L’ipoalgesia (riduzione delle risposte al dolore) avviene tramite l’attivazione del sistema endogeno degli oppioidi (endorfine) durante l’esercizio fisico, un potenziale meccanismo di interazione neuro-endocrina tra i sistemi modulatori del dolore e cardiovascolari e l’attivazione del sistema di modulazione discendente attraverso la liberazione di mediatori oppioidi come encefaline, noradrenalina, serotonina, dopamina.
L’esercizio terapeutico consiste in un programma riabilitativo basato sull’esercizio fisico, adattato e dosato sul singolo paziente, in base alla natura della sua problematica, ai meccanismi del dolore coinvolti nel sintomo, alle capacità fisiche e allo stile di vita del paziente.
L’esercizio permette, attraverso un carico allenante, di indurre delle modifiche graduali nei tessuti, che permetteranno l’adattamento allo stimolo fornito. Per tale motivo gli esercizi verranno modificati su mia indicazione e in accordo con il paziente durante il percorso riabilitativo, modificandone tipologia e parametri (ripetizioni/serie): un carico precedentemente allenante dopo qualche settimana potrebbe essere troppo ridotto per indurre ulteriori miglioramenti.
La gestione avviene su una continua valutazione del rapporto carico/capacità di carico, con il carico fornito necessariamente un po’ superiore alla capacità di carico per poter essere allenante. Il non rispetto della posologia dell’esercizio terapeutico potrebbe essere controproducente, sia nel caso il carico fosse troppo basso che in quello in cui fosse eccessivo.
Per tali ragioni l’esercizio terapeutico garantisce un effetto a lungo termine e andrebbe sempre abbinato all’iniziale trattamento manuale.
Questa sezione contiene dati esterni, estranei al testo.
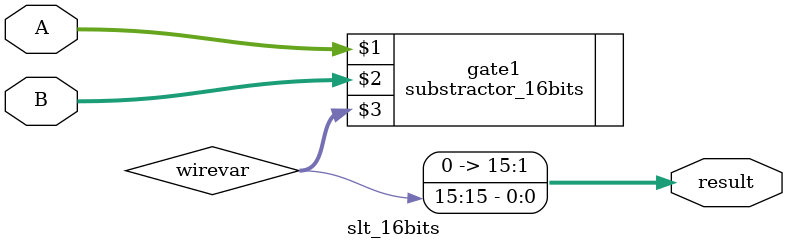
<source format=v>
module slt_16bits (input [15:0] A, input [15:0] B, output [15:0] result);

wire [15:0] wirevar;

	// generation variable to prevent repetition
	genvar i;
	// for loop for and1
	generate 
		for (i=1; i<16; i = i+1) begin: mynotgate
			not notgate(result[i], 1'b1); // write 0 to first 15 bits of result
		end
	endgenerate

	substractor_16bits gate1(A, B, wirevar); // substract a and b and write to wirevar
	or (result[0], wirevar[15], 1'b0);	// if wirevar == 1; make result[0]

endmodule
</source>
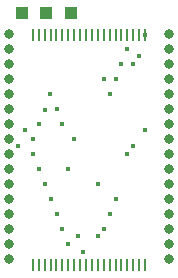
<source format=gbr>
G04 #@! TF.GenerationSoftware,KiCad,Pcbnew,(6.0.1-0)*
G04 #@! TF.CreationDate,2022-03-15T16:22:54-04:00*
G04 #@! TF.ProjectId,MBC1-TSOP40,4d424331-2d54-4534-9f50-34302e6b6963,rev?*
G04 #@! TF.SameCoordinates,Original*
G04 #@! TF.FileFunction,Soldermask,Top*
G04 #@! TF.FilePolarity,Negative*
%FSLAX46Y46*%
G04 Gerber Fmt 4.6, Leading zero omitted, Abs format (unit mm)*
G04 Created by KiCad (PCBNEW (6.0.1-0)) date 2022-03-15 16:22:54*
%MOMM*%
%LPD*%
G01*
G04 APERTURE LIST*
%ADD10R,0.250000X1.100000*%
%ADD11R,1.000000X1.000000*%
%ADD12C,0.800000*%
%ADD13C,0.400000*%
G04 APERTURE END LIST*
D10*
G04 #@! TO.C,REF\u002A\u002A*
X117370000Y-49330000D03*
X116870000Y-49330000D03*
X116370000Y-49330000D03*
X115870000Y-49330000D03*
X115370000Y-49330000D03*
X114870000Y-49330000D03*
X114370000Y-49330000D03*
X113870000Y-49330000D03*
X113370000Y-49330000D03*
X112870000Y-49330000D03*
X112370000Y-49330000D03*
X111870000Y-49330000D03*
X111370000Y-49330000D03*
X110870000Y-49330000D03*
X110370000Y-49330000D03*
X109870000Y-49330000D03*
X109370000Y-49330000D03*
X108870000Y-49330000D03*
X108370000Y-49330000D03*
X107870000Y-49330000D03*
X107870000Y-68830000D03*
X108370000Y-68830000D03*
X108870000Y-68830000D03*
X109370000Y-68830000D03*
X109870000Y-68830000D03*
X110370000Y-68830000D03*
X110870000Y-68830000D03*
X111370000Y-68830000D03*
X111870000Y-68830000D03*
X112370000Y-68830000D03*
X112870000Y-68830000D03*
X113370000Y-68830000D03*
X113870000Y-68830000D03*
X114370000Y-68830000D03*
X114870000Y-68830000D03*
X115370000Y-68830000D03*
X115870000Y-68830000D03*
X116370000Y-68830000D03*
X116870000Y-68830000D03*
X117370000Y-68830000D03*
G04 #@! TD*
D11*
G04 #@! TO.C,REF\u002A\u002A*
X106940000Y-47470000D03*
G04 #@! TD*
G04 #@! TO.C,REF\u002A\u002A*
X111060000Y-47470000D03*
G04 #@! TD*
G04 #@! TO.C,REF\u002A\u002A*
X109000000Y-47470000D03*
G04 #@! TD*
D12*
X119400000Y-49300000D03*
X119400000Y-50570000D03*
D13*
X116370000Y-51840000D03*
D12*
X119400000Y-51840000D03*
D13*
X114870000Y-53110000D03*
D12*
X119400000Y-53110000D03*
D13*
X114370000Y-54380000D03*
D12*
X119400000Y-54380000D03*
D13*
X109875000Y-55650000D03*
D12*
X119400000Y-55650000D03*
D13*
X110375000Y-56925000D03*
D12*
X119400000Y-56920000D03*
D13*
X111370000Y-58190000D03*
D12*
X119400000Y-58190000D03*
D13*
X115850000Y-59450000D03*
D12*
X119400000Y-59460000D03*
X119400000Y-60730000D03*
D13*
X110875000Y-60730000D03*
D12*
X119400000Y-62000000D03*
D13*
X113370000Y-62000000D03*
X114875000Y-63250000D03*
D12*
X119400000Y-63270000D03*
D13*
X114375000Y-64525000D03*
D12*
X119400000Y-64540000D03*
D13*
X113875000Y-65800000D03*
D12*
X119400000Y-65810000D03*
X119400000Y-67080000D03*
D13*
X113375000Y-66400000D03*
X111690000Y-66400000D03*
D12*
X119400000Y-68350000D03*
D13*
X112120000Y-67780000D03*
D12*
X105850000Y-68350000D03*
X105850000Y-67080000D03*
D13*
X110875000Y-67100000D03*
X110375000Y-65825000D03*
D12*
X105850000Y-65810000D03*
X105850000Y-64540000D03*
D13*
X109875000Y-64550000D03*
D12*
X105850000Y-63270000D03*
D13*
X109375000Y-63275000D03*
X108875000Y-62000000D03*
D12*
X105850000Y-62000000D03*
X105850000Y-60730000D03*
D13*
X108375000Y-60750000D03*
D12*
X105850000Y-59460000D03*
D13*
X107875000Y-59450000D03*
X107875000Y-58200000D03*
D12*
X105850000Y-58190000D03*
X105850000Y-56920000D03*
D13*
X108375000Y-56925000D03*
D12*
X105850000Y-55650000D03*
D13*
X108875000Y-55675000D03*
D12*
X105850000Y-54380000D03*
D13*
X109350000Y-54375000D03*
D12*
X105850000Y-53110000D03*
D13*
X113875000Y-53100000D03*
X115370000Y-51850000D03*
D12*
X105850000Y-51840000D03*
X105850000Y-50570000D03*
D13*
X115870000Y-50570000D03*
X117375000Y-49325000D03*
D12*
X105850000Y-49300000D03*
D13*
X106650000Y-58775000D03*
X116375000Y-58775000D03*
X117370000Y-57450000D03*
X107175000Y-57450000D03*
X111060000Y-47470000D03*
X116870000Y-51130000D03*
M02*

</source>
L’esercizio non solo permette la riduzione dei sintomi e il recupero/miglioramento della funzionalità, ma previene future recidive dei disturbi.
Il recupero graduale del movimento permette di affrontare e superare le paure che possono essersi instaurate nel paziente. La kinesiofobia (paura intensa e irrazionale nell’esecuzione di un movimento dovuta ad una sensazione di vulnerabilità rispetto ad un episodio doloroso o a un re-infortunio) e il conseguente Fear Avoidance Belief (pensiero da evitamento del movimento per paura) sono due meccanismi molto frequenti nelle persone che presentano dolore persistente (cronico). È solo attraverso il recupero graduale del movimento e l’abbattimento delle aspettative negative del paziente che si riesce ad interrompere questi meccanismi svantaggiosi.
Ai miei pazienti spiego sempre che è impossibile raggiungere questo obiettivo stando fermi distesi sul lettino: in tal modo non si abbatte nessuna aspettativa, ma anzi si alimenta la percezione che il dolore debba passare per un intervento esterno a se stessi.
Ecco allora che l’esercizio terapeutico permette il raggiungimento della self efficacy (autoefficacia, percezione del paziente di potercela fare).